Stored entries
========================================================================
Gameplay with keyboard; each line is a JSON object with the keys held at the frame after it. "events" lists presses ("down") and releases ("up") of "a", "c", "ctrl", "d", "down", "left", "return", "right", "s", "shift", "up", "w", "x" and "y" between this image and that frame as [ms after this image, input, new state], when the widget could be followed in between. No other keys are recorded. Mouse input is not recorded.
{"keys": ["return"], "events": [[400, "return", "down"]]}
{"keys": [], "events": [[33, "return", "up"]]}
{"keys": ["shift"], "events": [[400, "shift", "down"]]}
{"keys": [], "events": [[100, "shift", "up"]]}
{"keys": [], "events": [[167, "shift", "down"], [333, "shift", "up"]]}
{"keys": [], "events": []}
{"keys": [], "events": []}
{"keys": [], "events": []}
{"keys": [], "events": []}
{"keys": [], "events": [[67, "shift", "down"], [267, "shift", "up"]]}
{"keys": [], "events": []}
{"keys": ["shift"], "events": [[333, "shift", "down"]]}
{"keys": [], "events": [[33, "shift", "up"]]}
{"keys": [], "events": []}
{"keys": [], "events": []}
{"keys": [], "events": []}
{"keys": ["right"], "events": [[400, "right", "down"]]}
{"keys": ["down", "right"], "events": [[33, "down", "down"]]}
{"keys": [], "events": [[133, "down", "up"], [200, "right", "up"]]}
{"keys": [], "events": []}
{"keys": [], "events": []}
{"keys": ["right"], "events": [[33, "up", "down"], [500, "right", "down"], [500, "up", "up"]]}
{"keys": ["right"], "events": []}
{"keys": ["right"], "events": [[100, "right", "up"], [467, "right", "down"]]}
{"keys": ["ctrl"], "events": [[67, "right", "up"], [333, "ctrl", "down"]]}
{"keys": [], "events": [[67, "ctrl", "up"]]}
========================================================================
GOAL OF THE EXERCISE:
Filter the lines above, keeping each one that contains the string "return".

OUTPUT FOR THIS TASK:
Gameplay with keyboard; each line is a JSON object with the keys held at the frame after it. "events" lists presses ("down") and releases ("up") of "a", "c", "ctrl", "d", "down", "left", "return", "right", "s", "shift", "up", "w", "x" and "y" between this image and that frame as [ms after this image, input, new state], when the widget could be followed in between. No other keys are recorded. Mouse input is not recorded.
{"keys": ["return"], "events": [[400, "return", "down"]]}
{"keys": [], "events": [[33, "return", "up"]]}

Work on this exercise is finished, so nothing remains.